### WHAT IS EXPECTED
Go through each line of the records below and count those with the word "controller"; give only the total.

=== SUPPLIED DATA ===

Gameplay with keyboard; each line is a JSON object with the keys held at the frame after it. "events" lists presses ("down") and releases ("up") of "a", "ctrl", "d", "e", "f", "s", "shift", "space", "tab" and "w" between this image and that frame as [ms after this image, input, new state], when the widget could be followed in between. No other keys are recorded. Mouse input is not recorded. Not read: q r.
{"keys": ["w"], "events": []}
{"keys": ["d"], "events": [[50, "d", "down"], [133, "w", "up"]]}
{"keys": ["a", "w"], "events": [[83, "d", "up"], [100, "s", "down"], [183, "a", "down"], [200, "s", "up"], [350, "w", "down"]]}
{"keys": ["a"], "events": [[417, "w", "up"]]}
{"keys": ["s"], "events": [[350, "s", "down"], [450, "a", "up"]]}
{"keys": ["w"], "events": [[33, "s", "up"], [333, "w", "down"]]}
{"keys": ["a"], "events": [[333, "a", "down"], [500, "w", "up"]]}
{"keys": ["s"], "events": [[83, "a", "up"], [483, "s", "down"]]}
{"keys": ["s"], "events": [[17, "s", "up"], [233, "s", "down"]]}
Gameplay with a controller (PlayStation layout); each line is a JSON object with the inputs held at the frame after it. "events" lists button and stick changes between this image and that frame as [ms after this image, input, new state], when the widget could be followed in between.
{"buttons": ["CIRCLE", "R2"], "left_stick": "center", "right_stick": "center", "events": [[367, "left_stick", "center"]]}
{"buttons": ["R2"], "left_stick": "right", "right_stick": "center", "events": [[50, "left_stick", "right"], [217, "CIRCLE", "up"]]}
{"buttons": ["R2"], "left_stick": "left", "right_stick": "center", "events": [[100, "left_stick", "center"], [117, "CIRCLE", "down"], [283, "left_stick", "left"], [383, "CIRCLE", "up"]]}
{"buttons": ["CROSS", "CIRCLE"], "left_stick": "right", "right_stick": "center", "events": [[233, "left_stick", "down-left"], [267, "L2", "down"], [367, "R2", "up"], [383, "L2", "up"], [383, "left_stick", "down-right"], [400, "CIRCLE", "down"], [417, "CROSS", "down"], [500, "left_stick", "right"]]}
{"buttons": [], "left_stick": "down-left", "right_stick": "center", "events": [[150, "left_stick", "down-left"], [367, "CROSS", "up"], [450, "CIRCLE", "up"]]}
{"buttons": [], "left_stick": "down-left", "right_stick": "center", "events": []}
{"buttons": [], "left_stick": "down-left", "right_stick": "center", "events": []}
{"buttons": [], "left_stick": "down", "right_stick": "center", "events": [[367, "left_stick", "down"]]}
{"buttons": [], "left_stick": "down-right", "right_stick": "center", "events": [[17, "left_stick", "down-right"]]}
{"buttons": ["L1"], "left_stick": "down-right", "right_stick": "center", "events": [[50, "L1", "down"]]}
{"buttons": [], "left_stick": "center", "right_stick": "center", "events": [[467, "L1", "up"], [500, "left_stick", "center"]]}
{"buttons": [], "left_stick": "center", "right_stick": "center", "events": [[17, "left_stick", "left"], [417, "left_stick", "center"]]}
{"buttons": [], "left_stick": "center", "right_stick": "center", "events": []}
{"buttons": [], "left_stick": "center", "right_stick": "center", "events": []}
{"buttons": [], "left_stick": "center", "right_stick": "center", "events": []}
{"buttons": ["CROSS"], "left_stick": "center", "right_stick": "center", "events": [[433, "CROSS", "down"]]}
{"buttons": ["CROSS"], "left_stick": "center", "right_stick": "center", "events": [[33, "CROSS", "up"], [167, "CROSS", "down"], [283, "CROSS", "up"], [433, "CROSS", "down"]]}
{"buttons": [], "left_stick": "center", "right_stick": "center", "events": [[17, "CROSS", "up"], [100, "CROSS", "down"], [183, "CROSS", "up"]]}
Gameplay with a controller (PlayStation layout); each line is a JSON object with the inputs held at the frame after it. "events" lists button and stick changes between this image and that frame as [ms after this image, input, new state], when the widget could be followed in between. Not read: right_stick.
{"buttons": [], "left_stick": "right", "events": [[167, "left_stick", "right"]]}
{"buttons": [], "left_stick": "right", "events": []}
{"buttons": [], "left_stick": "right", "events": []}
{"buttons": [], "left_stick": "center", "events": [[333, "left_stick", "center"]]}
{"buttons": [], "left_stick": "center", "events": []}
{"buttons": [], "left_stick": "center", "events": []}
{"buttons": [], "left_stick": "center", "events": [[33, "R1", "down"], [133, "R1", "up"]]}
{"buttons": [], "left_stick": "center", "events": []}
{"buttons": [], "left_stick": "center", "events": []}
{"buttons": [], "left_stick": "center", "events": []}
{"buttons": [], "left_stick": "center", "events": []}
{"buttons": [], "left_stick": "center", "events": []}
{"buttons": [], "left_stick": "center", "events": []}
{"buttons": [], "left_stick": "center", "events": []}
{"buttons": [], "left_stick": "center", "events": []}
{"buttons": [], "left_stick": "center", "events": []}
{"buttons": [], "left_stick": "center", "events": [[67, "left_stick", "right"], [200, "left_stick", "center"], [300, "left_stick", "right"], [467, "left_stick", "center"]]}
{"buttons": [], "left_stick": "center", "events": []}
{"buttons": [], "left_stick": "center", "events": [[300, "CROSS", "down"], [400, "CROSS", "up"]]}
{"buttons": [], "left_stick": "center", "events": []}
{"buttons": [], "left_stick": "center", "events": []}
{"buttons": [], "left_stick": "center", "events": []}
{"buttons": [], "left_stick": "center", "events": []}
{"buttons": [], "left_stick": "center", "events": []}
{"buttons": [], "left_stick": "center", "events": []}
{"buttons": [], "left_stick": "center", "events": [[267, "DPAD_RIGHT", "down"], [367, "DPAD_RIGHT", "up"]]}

===

### SOLUTION TO THIS TASK
2